All in all, the Mahler version of the Fifth was a revelation. The internal activities — the notes you often don't hear — were revealed with greater clarity, leading to a greater appreciation of Beethoven's compositional genius as well as Mahler's insights. The occasional tempo changes — ritardandos and accelerandos — added a real flair to a piece already loaded with drama. The only slightly jarring effect was the augmentation of the piccolo part in the finale by the addition of flutes. This created a Sousa-like effect that was unintentionally comical for an American audience.

Thursday's concert featured two versions of Beethoven's famous Fifth Symphony. The concert opened, intriguingly, with Franz Liszt's solo piano transcription of the work as performed by pianist Frederic Chiu. Piano transcriptions had an interesting history in the 19th century. Popular pianists such as Liszt would score for the piano much of the popular orchestral and operatic music of the day, playing these transcriptions for large audiences on barnstorming tours across Europe and elsewhere.

Liszt's transcription of Beethoven's Fifth is uncommonly sensitive and literate, if occasionally bombastic. From the thunderous opening and closing octaves, through the semifugal passages of the slow movement, to the jarring tempo shifts of the third, Liszt's transcription demonstrates that he really understood what Beethoven was about. The transcription is realized orchestrally — at times you can hear the instruments beneath the pianist's fingers. The work is a tour de force.
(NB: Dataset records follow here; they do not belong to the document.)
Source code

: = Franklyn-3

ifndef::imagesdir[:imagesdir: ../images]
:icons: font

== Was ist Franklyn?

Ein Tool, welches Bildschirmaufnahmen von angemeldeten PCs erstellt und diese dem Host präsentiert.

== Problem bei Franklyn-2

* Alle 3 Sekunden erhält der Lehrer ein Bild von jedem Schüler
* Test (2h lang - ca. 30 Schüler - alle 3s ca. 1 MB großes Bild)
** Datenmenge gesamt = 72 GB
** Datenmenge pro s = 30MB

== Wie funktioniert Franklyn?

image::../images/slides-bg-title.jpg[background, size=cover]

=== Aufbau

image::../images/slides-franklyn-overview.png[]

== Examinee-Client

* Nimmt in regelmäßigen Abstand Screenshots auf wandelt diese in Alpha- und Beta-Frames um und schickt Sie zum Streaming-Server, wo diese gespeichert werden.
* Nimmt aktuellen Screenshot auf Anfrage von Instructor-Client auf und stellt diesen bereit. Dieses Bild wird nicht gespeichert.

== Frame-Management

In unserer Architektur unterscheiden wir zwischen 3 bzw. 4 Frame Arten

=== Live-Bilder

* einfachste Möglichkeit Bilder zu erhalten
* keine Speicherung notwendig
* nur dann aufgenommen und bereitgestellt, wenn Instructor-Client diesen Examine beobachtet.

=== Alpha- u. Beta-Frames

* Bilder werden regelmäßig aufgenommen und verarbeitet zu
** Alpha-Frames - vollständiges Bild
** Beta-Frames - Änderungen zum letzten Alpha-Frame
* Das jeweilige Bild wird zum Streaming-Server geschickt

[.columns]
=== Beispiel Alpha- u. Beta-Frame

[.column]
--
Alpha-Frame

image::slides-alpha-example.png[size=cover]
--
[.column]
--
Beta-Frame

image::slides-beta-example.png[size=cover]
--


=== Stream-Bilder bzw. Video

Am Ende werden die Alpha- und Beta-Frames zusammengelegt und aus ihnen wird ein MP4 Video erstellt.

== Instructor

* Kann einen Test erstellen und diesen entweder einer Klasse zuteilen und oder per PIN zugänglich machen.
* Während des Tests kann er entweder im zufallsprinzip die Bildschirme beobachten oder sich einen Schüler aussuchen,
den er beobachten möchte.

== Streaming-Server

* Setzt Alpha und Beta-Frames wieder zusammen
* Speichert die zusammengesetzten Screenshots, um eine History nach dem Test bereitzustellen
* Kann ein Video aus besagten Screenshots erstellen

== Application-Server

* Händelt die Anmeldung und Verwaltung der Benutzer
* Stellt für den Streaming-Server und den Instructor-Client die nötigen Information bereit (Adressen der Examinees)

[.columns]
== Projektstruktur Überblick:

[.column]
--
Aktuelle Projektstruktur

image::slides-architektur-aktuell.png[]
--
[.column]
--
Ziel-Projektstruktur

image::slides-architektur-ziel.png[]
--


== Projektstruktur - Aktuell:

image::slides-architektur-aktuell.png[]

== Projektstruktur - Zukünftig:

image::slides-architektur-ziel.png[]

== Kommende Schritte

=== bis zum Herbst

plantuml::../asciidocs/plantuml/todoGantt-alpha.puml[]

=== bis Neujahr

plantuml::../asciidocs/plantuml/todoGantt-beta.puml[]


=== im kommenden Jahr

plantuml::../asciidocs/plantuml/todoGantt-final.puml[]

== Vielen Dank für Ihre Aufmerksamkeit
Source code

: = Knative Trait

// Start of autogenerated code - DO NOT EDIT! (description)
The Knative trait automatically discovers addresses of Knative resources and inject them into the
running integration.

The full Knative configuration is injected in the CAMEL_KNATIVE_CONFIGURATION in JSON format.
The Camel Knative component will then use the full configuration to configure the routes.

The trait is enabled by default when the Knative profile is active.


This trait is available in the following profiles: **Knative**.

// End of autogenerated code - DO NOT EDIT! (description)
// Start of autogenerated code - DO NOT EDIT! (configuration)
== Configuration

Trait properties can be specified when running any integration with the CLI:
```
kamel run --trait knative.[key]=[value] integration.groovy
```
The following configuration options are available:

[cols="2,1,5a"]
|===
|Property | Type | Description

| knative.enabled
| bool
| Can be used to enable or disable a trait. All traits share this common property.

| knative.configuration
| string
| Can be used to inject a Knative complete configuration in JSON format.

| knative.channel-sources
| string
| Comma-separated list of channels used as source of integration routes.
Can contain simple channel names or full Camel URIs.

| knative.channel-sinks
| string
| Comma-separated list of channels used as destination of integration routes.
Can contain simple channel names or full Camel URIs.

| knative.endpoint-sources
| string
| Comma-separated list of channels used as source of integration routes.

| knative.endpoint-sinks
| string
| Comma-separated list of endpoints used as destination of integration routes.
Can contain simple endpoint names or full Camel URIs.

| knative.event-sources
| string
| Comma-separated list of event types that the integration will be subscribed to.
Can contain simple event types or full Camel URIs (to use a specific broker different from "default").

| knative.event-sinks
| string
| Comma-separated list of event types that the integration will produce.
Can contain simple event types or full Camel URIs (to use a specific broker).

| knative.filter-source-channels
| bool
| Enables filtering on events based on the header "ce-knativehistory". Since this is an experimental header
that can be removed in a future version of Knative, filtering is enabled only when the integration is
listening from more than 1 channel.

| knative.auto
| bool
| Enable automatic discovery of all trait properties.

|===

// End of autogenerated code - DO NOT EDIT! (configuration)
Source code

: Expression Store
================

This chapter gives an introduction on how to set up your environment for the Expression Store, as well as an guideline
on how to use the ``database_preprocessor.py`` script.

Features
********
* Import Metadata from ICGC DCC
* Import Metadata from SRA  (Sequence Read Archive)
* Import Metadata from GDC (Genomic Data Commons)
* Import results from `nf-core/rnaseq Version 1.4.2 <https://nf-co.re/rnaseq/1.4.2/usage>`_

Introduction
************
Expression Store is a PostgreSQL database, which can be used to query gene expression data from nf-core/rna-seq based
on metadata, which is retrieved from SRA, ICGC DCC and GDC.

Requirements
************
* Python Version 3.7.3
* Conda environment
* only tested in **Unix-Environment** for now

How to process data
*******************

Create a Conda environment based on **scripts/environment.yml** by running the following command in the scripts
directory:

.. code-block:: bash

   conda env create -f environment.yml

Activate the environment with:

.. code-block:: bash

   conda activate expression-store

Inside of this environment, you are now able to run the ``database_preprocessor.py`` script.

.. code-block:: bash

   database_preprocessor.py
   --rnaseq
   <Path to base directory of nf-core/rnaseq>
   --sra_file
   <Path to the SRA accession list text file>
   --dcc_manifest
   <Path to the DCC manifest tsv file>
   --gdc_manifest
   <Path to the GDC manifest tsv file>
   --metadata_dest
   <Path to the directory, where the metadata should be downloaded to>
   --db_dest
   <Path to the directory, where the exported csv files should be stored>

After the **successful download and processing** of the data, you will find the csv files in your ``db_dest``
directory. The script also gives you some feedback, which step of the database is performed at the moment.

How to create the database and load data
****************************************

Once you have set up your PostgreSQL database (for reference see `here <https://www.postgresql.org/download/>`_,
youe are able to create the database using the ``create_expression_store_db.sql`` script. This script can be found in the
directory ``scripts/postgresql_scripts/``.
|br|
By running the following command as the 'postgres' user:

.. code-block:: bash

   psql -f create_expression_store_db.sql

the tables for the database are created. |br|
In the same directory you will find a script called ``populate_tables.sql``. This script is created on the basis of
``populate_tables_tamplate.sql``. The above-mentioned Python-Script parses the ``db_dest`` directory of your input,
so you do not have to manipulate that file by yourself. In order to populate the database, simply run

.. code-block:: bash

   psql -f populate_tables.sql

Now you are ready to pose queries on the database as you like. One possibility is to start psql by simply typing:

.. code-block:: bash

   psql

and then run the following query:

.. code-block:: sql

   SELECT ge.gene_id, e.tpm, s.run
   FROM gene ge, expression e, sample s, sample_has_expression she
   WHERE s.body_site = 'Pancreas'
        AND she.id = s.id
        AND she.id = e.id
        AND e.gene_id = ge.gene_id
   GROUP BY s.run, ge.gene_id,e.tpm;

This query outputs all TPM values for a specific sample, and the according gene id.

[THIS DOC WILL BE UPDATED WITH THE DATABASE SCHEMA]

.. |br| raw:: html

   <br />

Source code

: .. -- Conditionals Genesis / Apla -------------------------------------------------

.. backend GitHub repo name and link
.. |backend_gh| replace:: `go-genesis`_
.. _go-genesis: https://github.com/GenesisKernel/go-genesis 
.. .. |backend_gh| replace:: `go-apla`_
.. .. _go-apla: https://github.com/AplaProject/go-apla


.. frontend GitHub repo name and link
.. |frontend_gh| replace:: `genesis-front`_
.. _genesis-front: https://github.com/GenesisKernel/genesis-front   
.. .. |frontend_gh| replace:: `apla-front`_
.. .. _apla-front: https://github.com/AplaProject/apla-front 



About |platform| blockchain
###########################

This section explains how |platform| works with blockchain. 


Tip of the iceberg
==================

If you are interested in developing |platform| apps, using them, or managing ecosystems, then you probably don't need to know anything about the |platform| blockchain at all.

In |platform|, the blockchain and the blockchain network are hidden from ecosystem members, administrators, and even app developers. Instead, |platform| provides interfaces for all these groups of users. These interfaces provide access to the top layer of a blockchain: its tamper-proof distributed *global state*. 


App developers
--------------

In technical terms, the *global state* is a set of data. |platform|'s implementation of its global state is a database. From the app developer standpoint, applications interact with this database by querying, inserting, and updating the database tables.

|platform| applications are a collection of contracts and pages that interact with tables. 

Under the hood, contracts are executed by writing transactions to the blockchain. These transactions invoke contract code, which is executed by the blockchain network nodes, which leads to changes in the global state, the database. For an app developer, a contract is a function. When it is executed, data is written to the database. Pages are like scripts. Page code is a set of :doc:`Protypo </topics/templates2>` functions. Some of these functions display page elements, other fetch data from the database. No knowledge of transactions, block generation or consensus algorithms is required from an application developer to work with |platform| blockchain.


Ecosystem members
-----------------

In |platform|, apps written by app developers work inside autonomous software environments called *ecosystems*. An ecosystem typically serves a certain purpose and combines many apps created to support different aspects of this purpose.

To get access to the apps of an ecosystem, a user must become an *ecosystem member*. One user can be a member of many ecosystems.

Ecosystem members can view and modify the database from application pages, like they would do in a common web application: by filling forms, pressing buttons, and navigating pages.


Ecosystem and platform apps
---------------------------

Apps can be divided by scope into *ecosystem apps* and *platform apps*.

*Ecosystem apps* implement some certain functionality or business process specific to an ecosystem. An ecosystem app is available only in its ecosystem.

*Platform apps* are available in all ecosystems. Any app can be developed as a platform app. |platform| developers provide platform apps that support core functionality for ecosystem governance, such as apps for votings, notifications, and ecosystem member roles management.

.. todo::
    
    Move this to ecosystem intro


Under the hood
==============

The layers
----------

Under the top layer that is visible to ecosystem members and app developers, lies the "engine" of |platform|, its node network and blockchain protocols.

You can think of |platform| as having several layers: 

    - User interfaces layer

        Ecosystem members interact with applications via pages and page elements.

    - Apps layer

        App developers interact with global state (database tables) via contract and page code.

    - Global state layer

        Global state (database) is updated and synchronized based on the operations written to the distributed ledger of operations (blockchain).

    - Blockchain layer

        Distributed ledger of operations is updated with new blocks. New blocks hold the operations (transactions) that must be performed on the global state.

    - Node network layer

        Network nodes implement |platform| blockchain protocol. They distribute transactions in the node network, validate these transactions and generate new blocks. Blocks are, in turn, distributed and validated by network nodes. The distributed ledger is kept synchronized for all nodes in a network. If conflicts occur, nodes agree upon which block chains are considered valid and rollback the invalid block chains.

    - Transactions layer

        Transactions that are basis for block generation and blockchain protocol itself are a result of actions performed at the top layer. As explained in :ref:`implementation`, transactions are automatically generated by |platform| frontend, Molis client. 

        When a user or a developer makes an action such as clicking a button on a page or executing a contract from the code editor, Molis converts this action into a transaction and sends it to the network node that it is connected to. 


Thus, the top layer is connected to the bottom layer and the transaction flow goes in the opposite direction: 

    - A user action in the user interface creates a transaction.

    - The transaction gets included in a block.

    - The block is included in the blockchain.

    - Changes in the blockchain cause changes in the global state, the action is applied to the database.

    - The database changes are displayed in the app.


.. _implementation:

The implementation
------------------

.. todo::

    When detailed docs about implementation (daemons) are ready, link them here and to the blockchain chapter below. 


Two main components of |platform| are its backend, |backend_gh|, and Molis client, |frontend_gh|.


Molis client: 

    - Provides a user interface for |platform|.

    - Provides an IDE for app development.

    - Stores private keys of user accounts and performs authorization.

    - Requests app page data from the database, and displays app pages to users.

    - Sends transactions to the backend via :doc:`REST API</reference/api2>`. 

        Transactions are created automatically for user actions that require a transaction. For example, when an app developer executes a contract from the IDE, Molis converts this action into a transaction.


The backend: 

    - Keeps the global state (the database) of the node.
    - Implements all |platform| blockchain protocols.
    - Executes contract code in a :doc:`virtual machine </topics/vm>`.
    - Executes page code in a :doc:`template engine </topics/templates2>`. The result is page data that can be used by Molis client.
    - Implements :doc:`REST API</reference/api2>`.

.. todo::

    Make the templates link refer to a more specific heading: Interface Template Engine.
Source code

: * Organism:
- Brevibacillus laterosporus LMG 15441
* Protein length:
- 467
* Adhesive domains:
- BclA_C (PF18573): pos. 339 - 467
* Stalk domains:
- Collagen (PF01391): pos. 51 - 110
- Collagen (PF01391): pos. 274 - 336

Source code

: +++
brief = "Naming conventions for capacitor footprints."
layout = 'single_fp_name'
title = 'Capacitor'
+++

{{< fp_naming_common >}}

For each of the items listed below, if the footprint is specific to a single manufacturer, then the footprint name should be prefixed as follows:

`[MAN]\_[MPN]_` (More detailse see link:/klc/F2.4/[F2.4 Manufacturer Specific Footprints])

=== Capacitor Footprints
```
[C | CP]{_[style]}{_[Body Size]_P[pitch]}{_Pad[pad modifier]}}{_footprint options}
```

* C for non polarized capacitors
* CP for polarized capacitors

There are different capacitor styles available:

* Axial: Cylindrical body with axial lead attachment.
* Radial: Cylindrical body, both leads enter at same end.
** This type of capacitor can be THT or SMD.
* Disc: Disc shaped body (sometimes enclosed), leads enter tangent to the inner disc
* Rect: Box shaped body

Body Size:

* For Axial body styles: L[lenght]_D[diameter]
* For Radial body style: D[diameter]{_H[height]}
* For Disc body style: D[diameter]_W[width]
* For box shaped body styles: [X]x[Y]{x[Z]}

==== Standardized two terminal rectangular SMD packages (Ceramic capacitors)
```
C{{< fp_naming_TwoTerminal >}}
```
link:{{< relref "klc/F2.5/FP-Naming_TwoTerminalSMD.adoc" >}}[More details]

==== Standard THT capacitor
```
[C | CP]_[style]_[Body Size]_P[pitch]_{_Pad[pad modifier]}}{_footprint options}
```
It also is supremely difficult, but Mr. Chiu gave it a valiant try. Was he perfect? No. Did he drop a bucket of notes in the outer movements? Yes. Did some of the transcription's rapid passage-work morph, under Mr. Chiu's hands, into inadvertent tone-clusters? Yes.

But Mr. Chiu gave an exciting and inspired reading of the piece. The imperfections of the difficult outer movements were redeemed by the beauty of the bel-canto sonorities created by Mr. Chiu in the inner movements, where the tenor parts, in particular, sang with a clarity and sensitivity that would have impressed the always-picky Frederic Chopin.

Even attempting this transcription took a lot of courage. Mr. Chiu acquitted himself admirably, tone clusters and all.

The NSO's Beethoven Festival continues with a varied program through Sept. 16 in various venues at the Kennedy Center. There were a surprising number of empty seats at Thursday's season opener. If you're interested in seeing and hearing old Beethoven in some new musical clothing, give the box office a call. You might be able to score some really good seats.


WHAT: The National Symphony Orchestra's Beethoven Festival

WHERE: The Kennedy Center's Concert Hall, Millennium Stage and Terrace Theater

WHEN: 6 p.m. today, chamber music of Schubert, Haydn and Beethoven (Millennium Stage); 8:30 p.m. today, Beethoven-Mahler String Quartet in F minor and Symphony No. 3 (Concert Hall); 7:30 p.m. Wednesday, pianist Claude Frank and violinist Pamela Frank perform Beethoven chamber music (Terrace); 6 p.m. Thursday, chamber music of Schubert and Beethoven (Millennium Stage); 7 p.m. Thursday, Beethoven-Mahler Overture to "Coriolan" and Symphony No. 7, Bach-Mahler suite (Concert Hall); 8:30 p.m. Friday and Sept. 16, Beethoven-Mahler Symphony No. 9 (Concert Hall).

TICKETS: $21 to $72. Millennium Stage performances are free.